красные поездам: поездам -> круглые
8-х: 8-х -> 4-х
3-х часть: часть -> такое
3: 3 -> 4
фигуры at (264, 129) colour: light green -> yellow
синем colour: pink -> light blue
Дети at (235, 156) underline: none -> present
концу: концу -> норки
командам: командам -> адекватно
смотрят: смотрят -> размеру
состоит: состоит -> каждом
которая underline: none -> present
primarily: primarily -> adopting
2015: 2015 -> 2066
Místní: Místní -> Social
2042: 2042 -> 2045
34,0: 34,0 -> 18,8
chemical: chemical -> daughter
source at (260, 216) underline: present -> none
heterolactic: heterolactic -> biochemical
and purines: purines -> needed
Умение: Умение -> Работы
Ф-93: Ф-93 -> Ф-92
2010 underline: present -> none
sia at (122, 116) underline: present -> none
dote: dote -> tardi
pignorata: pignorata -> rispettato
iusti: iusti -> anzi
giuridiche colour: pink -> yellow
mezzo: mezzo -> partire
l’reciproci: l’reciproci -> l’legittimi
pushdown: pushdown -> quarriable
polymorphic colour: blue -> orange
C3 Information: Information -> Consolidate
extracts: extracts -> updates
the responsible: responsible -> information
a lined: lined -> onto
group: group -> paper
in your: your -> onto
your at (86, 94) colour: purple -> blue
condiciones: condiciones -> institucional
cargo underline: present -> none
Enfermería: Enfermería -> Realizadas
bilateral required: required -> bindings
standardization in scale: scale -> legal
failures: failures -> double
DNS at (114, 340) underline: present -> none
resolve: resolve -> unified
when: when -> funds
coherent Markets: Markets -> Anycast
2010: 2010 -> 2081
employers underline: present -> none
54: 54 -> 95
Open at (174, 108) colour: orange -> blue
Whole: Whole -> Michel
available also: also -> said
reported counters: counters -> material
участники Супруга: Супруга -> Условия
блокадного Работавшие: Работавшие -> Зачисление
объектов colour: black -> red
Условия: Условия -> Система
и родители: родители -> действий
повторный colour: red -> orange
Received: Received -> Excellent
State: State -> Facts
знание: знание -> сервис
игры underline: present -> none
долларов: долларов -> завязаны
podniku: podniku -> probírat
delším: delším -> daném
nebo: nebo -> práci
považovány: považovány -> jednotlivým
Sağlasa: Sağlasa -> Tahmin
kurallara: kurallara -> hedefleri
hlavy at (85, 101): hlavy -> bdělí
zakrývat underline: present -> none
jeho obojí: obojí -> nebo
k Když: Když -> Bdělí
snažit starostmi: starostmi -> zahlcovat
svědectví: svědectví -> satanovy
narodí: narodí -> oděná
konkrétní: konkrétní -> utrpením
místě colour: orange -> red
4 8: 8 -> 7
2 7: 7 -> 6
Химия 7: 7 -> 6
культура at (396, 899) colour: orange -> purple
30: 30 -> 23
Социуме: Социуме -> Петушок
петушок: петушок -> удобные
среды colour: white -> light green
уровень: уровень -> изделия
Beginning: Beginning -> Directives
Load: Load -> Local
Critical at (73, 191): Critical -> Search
==================================================
* _Exercise_
Copy out every line of the listing above, character for character, from the first to the last.

* _Task solution_
красные поездам: поездам -> круглые
8-х: 8-х -> 4-х
3-х часть: часть -> такое
3: 3 -> 4
фигуры at (264, 129) colour: light green -> yellow
синем colour: pink -> light blue
Дети at (235, 156) underline: none -> present
концу: концу -> норки
командам: командам -> адекватно
смотрят: смотрят -> размеру
состоит: состоит -> каждом
которая underline: none -> present
primarily: primarily -> adopting
2015: 2015 -> 2066
Místní: Místní -> Social
2042: 2042 -> 2045
34,0: 34,0 -> 18,8
chemical: chemical -> daughter
source at (260, 216) underline: present -> none
heterolactic: heterolactic -> biochemical
and purines: purines -> needed
Умение: Умение -> Работы
Ф-93: Ф-93 -> Ф-92
2010 underline: present -> none
sia at (122, 116) underline: present -> none
dote: dote -> tardi
pignorata: pignorata -> rispettato
iusti: iusti -> anzi
giuridiche colour: pink -> yellow
mezzo: mezzo -> partire
l’reciproci: l’reciproci -> l’legittimi
pushdown: pushdown -> quarriable
polymorphic colour: blue -> orange
C3 Information: Information -> Consolidate
extracts: extracts -> updates
the responsible: responsible -> information
a lined: lined -> onto
group: group -> paper
in your: your -> onto
your at (86, 94) colour: purple -> blue
condiciones: condiciones -> institucional
cargo underline: present -> none
Enfermería: Enfermería -> Realizadas
bilateral required: required -> bindings
standardization in scale: scale -> legal
failures: failures -> double
DNS at (114, 340) underline: present -> none
resolve: resolve -> unified
when: when -> funds
coherent Markets: Markets -> Anycast
2010: 2010 -> 2081
employers underline: present -> none
54: 54 -> 95
Open at (174, 108) colour: orange -> blue
Whole: Whole -> Michel
available also: also -> said
reported counters: counters -> material
участники Супруга: Супруга -> Условия
блокадного Работавшие: Работавшие -> Зачисление
объектов colour: black -> red
Условия: Условия -> Система
и родители: родители -> действий
повторный colour: red -> orange
Received: Received -> Excellent
State: State -> Facts
знание: знание -> сервис
игры underline: present -> none
долларов: долларов -> завязаны
podniku: podniku -> probírat
delším: delším -> daném
nebo: nebo -> práci
považovány: považovány -> jednotlivým
Sağlasa: Sağlasa -> Tahmin
kurallara: kurallara -> hedefleri
hlavy at (85, 101): hlavy -> bdělí
zakrývat underline: present -> none
jeho obojí: obojí -> nebo
k Když: Když -> Bdělí
snažit starostmi: starostmi -> zahlcovat
svědectví: svědectví -> satanovy
narodí: narodí -> oděná
konkrétní: konkrétní -> utrpením
místě colour: orange -> red
4 8: 8 -> 7
2 7: 7 -> 6
Химия 7: 7 -> 6
культура at (396, 899) colour: orange -> purple
30: 30 -> 23
Социуме: Социуме -> Петушок
петушок: петушок -> удобные
среды colour: white -> light green
уровень: уровень -> изделия
Beginning: Beginning -> Directives
Load: Load -> Local
Critical at (73, 191): Critical -> Search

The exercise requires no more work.